EAAB concluye mantenimiento de túneles de Chingaza y confirma buen estado de la infraestructura hídrica de Bogotá

La Empresa de Acueducto y Alcantarillado de Bogotá (EAAB) finalizó los trabajos de inspección y mantenimiento de los túneles que transportan el agua desde el embalse de Chuza, en el sistema Chingaza, hasta la sabana de Bogotá, infraestructura clave que garantiza el suministro para más de seis millones de habitantes de la capital y municipios vecinos.

Natasha Avendaño, gerente general de la EAAB, explicó que estas labores preventivas hacen parte del plan de intervenciones del sistema de abastecimiento con el fin de disminuir riesgos, evitar daños mayores en la infraestructura y asegurar la confiabilidad hídrica de Bogotá y la región. “Los trabajos en los túneles de Chingaza son esenciales para anticiparnos a cualquier afectación y mantener la estabilidad operativa del sistema”, señaló.
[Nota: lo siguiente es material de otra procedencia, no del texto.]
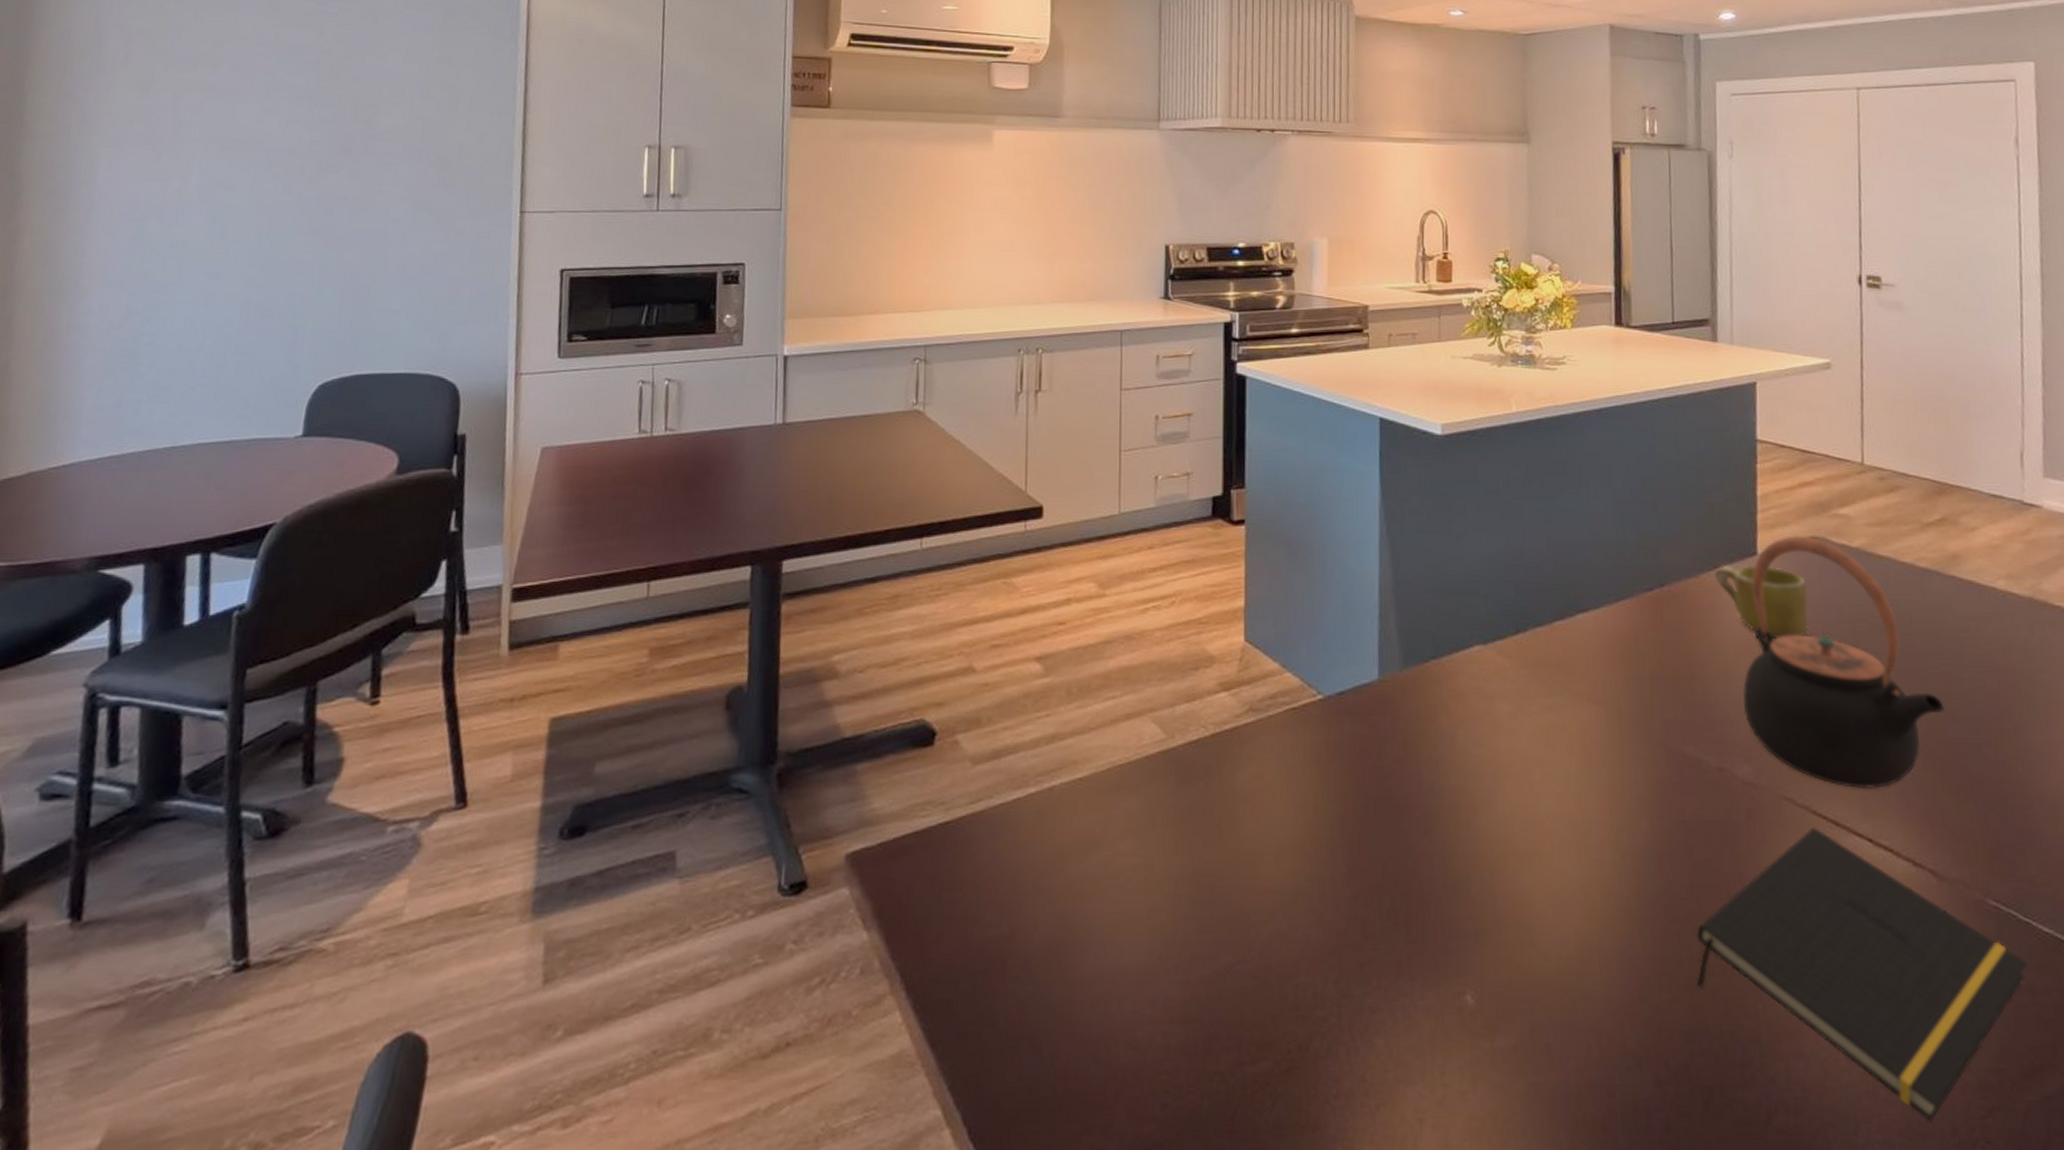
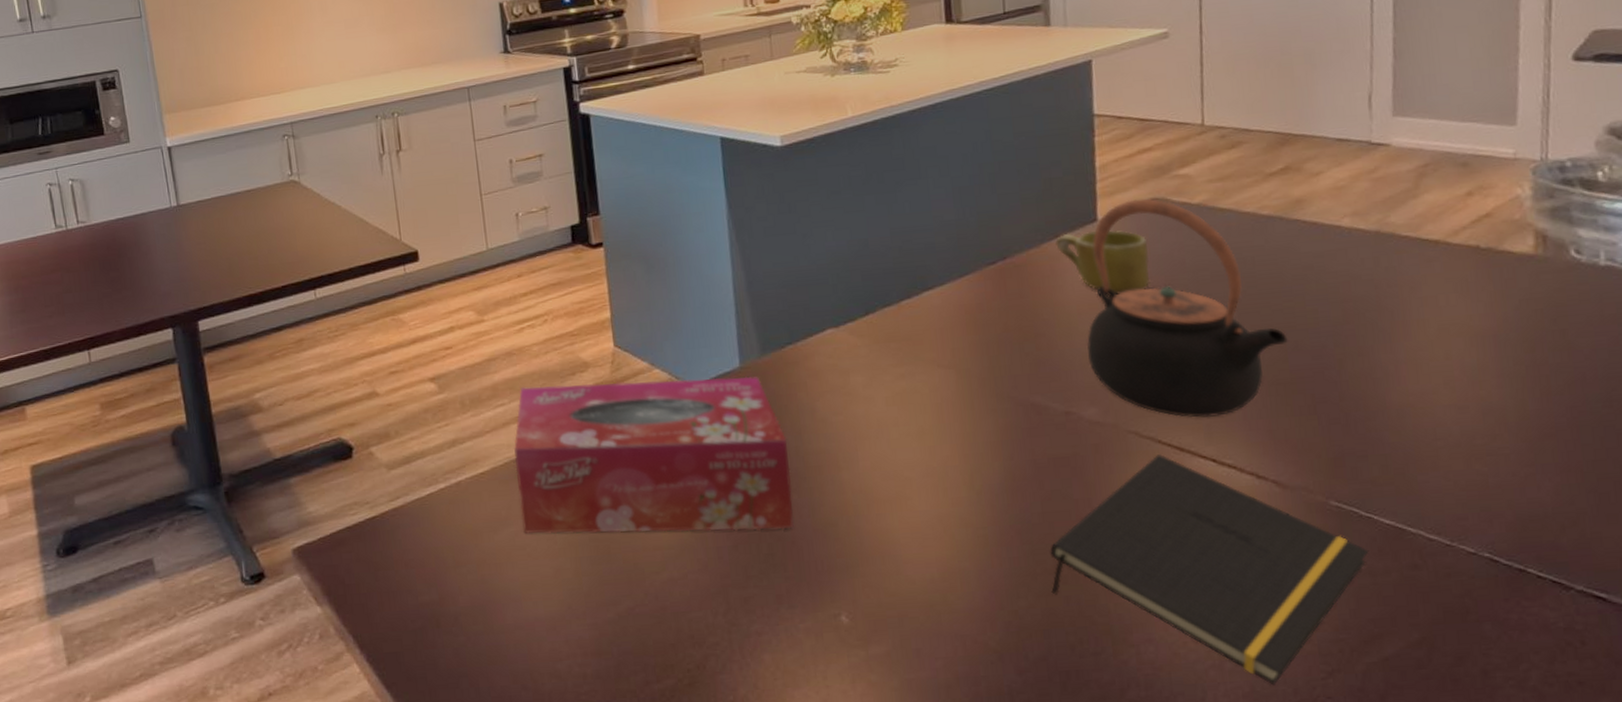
tissue box: none [1118,678,1423,881] -> present [513,376,794,534]

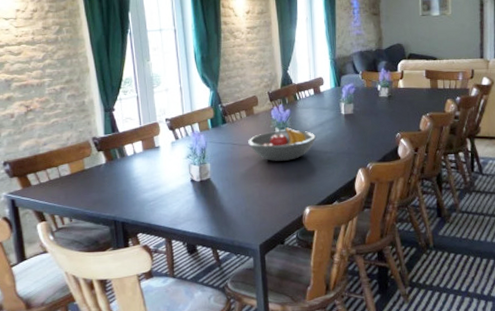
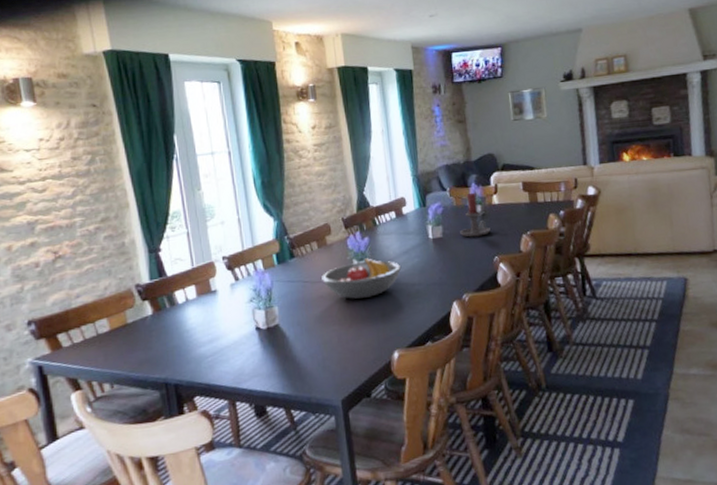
candle holder: none [368,76,395,115] -> present [460,192,491,238]

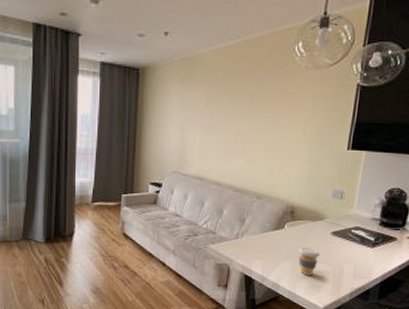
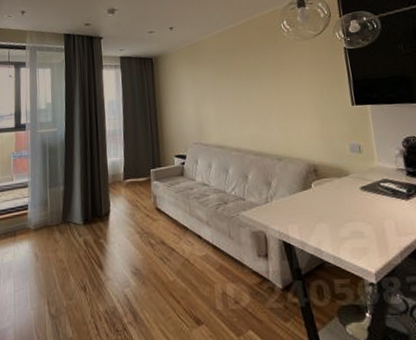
coffee cup: present [298,246,321,276] -> none [332,205,356,237]

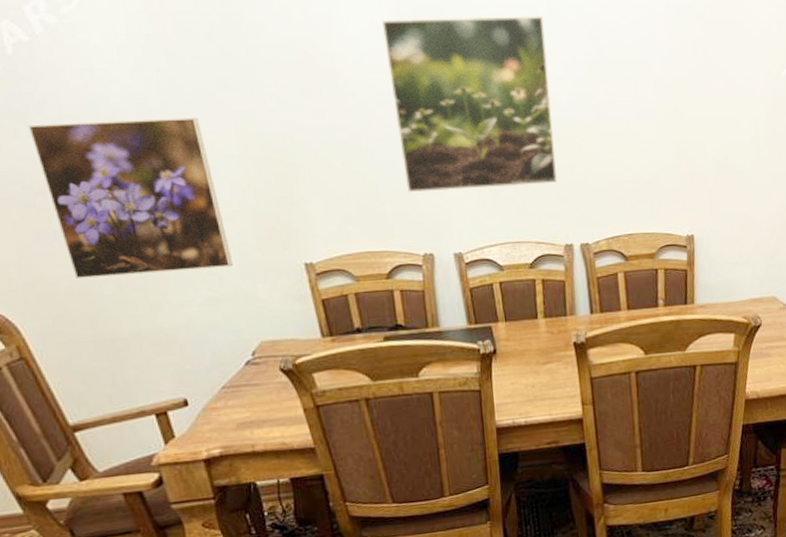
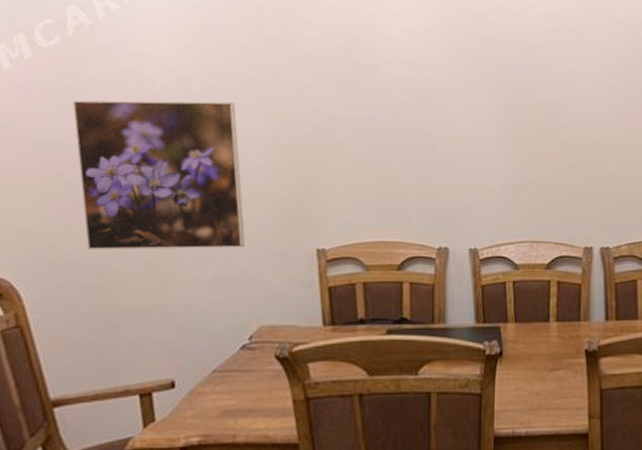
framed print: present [382,15,557,193] -> none [424,22,582,187]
Inspección de 18 kilómetros confirma excelente estado de los túneles

Durante el operativo —ejecutado por un equipo especializado compuesto por 15 operarios e ingenieros de la EAAB— se realizó la inspección técnica de los 18 kilómetros del túnel a presión, confirmando su excelente estado y sin hallazgos que requieran intervención en el corto plazo.

La entidad recordó que la infraestructura había sido reforzada en su totalidad en 2020, tras los trabajos realizados luego del colapso que, en la década de los noventa, provocó un racionamiento de agua en la ciudad.

Reparaciones puntuales y mantenimiento técnico

Las labores, que comenzaron en octubre, incluyeron la revisión de paredes, techos y soleras, además de la reparación de dos daños menores en el concreto de una compuerta de ingreso al sistema. También se realizó mantenimiento correctivo al mecanismo de accionamiento de la válvula de 2,4 metros de diámetro, encargada de regular el caudal de agua que sale del túnel a presión.

San Rafael, la reserva que garantizó el suministro sin cortes

Para evitar suspender el servicio de agua durante el mantenimiento, la EAAB operó temporalmente con el volumen almacenado en el embalse de San Rafael, construido justamente para respaldar este tipo de maniobras técnicas.
Al inicio de los trabajos, San Rafael estaba al 97 % de su capacidad (62 millones de m³) y actualmente se encuentra en 42 % (27 millones de m³), luego de asumir la demanda de gran parte de la ciudad durante casi un mes.

Se restablece la operación del sistema

Con la culminación de las obras inició nuevamente el llenado del túnel desde el embalse de Chuza, lo que permitirá la normalización de la operación del sistema hídrico y la recuperación progresiva del nivel del embalse San Rafael, que funcionó como reserva estratégica durante toda la intervención.

La EAAB destacó que estos trabajos son fundamentales para seguir garantizando el suministro continuo y seguro de agua potable en Bogotá, especialmente en una coyuntura de variabilidad climática y aumento de demanda.